▶ Page excerpt
===============

With that said, in order to propel yourself to success, you must utilize the tools at your disposal as best as you can. One obvious example of such a tool is the eCommerce behemoth that is Amazon, and the amazing features it offers to business owners.
For starters, you can leverage the brand power of Amazon and sell your products on their massively popular marketplace (for a small commission, of course). However, in doing so, you gain access to huge amounts of traffic, increased trust, and brand legitimacy.
Amazon has around 12 million of its own products listed on the marketplace. This number increases to a monstrous 350 million when you include all third-party sellers, which is an obvious indication of its value to eCommerce business owners.
Here are a few of the main methods of making money as an eCommerce business through Amazon:
Making the most of fulfillment centers
If you want to reach as many customers as possible and give yourself the best chance at boosting sales, you should seriously consider using one of Amazon’s fulfillment centers.
This handy service removes most of the stress from the sales process as Amazon handles the bulk of the heavy lifting, such as inquiries, refunds, returns, delivery, and customer service. They can even take care of labeling, preparation, and packaging for you.
All you have to do is send your product to one of Amazon’s fulfillment centers and let them handle the rest.

===============

▶ The data
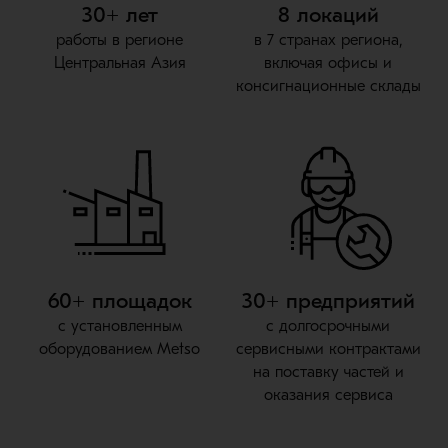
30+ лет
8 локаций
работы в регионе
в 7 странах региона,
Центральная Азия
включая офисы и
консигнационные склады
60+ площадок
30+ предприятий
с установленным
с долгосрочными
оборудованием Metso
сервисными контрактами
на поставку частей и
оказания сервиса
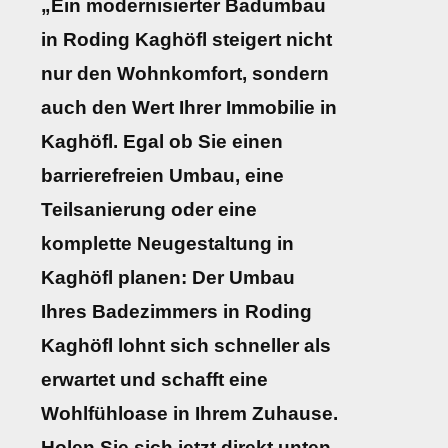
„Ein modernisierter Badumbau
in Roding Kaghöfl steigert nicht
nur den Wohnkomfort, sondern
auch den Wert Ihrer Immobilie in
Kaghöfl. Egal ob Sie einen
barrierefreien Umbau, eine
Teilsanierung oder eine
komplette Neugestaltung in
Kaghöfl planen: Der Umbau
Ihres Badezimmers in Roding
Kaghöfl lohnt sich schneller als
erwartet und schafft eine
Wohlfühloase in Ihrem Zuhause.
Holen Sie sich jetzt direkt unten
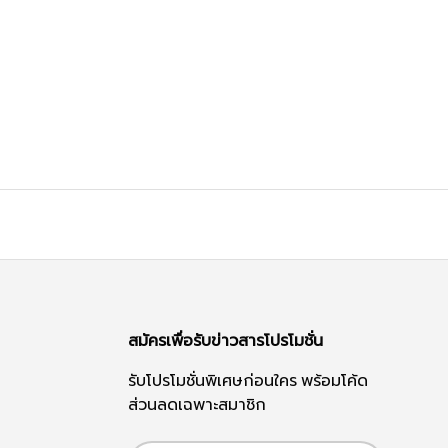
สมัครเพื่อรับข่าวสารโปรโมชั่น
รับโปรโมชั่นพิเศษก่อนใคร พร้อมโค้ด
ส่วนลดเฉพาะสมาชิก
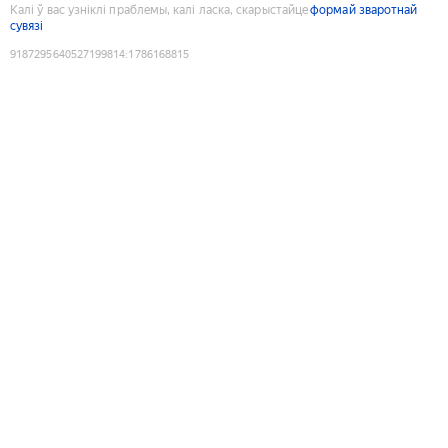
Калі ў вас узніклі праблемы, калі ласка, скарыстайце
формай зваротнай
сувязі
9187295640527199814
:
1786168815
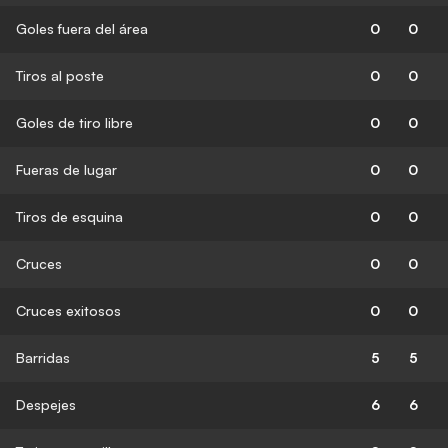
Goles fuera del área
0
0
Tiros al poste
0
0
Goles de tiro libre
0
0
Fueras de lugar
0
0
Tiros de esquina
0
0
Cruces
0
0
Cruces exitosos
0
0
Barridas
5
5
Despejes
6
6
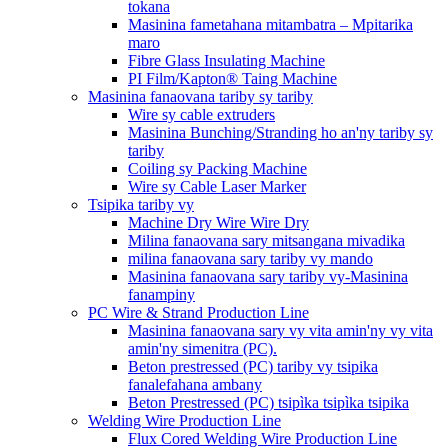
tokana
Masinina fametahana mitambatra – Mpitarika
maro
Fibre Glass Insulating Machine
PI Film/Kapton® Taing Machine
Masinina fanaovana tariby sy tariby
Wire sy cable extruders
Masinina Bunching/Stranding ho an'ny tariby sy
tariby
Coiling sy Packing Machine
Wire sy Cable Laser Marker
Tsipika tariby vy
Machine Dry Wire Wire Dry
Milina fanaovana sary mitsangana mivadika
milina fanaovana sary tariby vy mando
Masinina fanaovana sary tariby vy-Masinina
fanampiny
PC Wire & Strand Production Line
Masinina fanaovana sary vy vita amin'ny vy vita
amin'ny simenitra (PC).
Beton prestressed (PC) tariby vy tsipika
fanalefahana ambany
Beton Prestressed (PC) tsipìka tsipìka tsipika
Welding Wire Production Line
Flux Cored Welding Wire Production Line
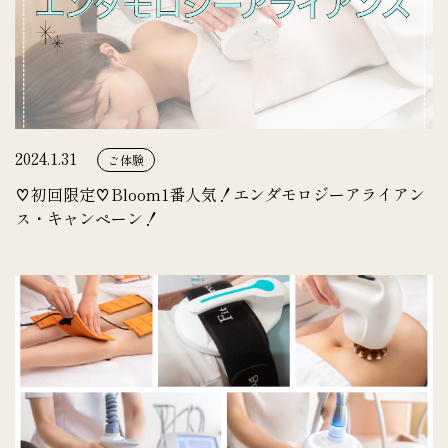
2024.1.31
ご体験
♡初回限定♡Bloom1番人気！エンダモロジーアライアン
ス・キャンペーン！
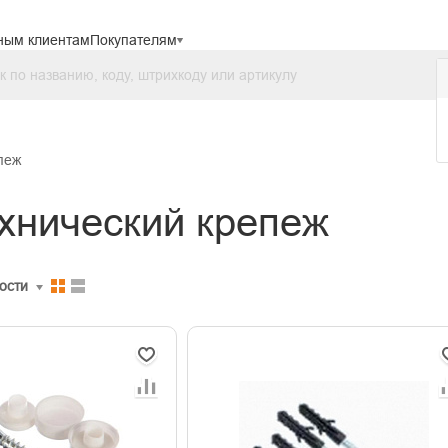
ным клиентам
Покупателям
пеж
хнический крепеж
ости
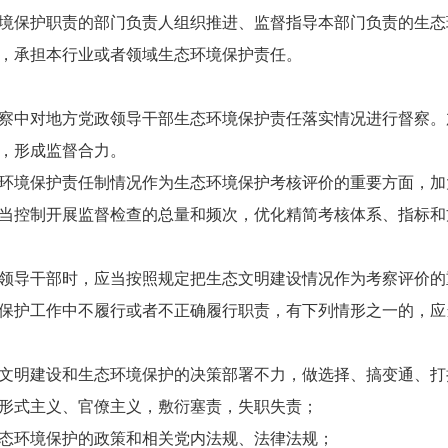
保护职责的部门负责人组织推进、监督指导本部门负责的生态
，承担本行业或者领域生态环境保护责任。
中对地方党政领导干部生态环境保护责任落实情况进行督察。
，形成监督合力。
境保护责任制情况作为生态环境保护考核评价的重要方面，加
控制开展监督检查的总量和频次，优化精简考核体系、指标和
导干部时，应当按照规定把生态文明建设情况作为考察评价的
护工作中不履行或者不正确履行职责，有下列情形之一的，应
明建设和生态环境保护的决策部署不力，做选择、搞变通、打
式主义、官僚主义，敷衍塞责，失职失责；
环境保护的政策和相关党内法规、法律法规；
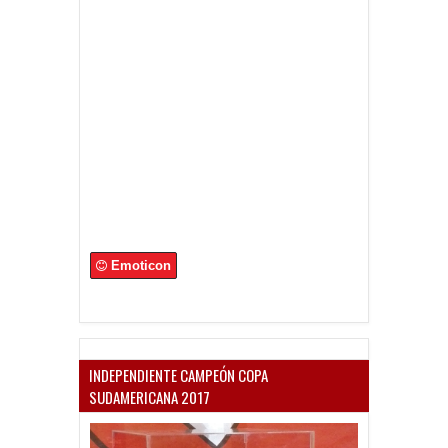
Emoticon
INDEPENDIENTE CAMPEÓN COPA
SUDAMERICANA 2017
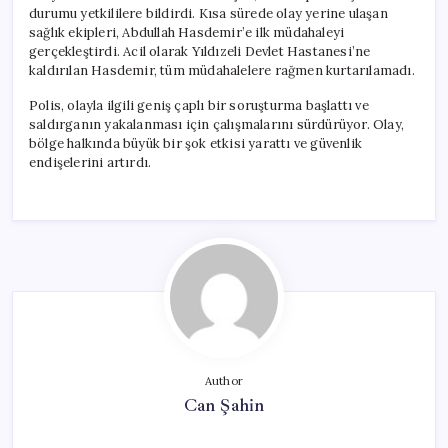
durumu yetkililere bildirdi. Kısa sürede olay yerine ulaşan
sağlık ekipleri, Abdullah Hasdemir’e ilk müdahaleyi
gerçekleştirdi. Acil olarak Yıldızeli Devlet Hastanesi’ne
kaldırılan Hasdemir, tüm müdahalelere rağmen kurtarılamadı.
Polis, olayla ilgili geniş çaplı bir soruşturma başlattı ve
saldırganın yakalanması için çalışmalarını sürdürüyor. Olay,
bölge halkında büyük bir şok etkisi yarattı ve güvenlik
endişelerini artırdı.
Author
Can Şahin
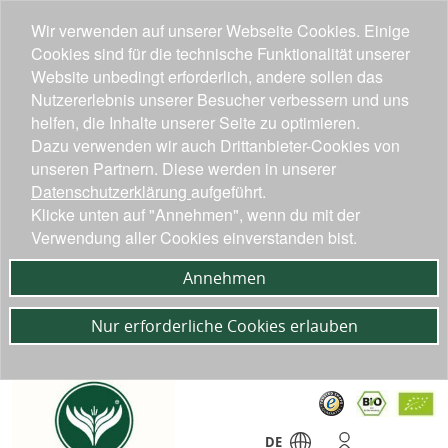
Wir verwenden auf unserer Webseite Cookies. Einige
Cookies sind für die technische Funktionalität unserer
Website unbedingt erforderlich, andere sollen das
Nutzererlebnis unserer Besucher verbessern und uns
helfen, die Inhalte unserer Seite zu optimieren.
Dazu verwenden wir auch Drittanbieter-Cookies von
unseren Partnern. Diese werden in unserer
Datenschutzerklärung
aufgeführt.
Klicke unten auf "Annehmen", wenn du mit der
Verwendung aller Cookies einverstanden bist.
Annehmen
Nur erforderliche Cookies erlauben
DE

===============

▶ Task instructions
**1)** In the Amazon selling excerpt, turn the paragraph beginning "This handy service removes" into a short list that keeps its main facts.
**2)** Retype the Amazon selling excerpt between "For starters, you" and "and brand legitimacy.", inclusive.
The material comes from a different source than the text.

▶ Task-by-task answers
**1)**
Amazon's fulfillment service takes on most of the sales work, including:
- inquiries
- refunds
- returns
- delivery
- customer service
- labeling, preparation, and packaging

**2)**
For starters, you can leverage the brand power of Amazon and sell your products on their massively popular marketplace (for a small commission, of course). However, in doing so, you gain access to huge amounts of traffic, increased trust, and brand legitimacy.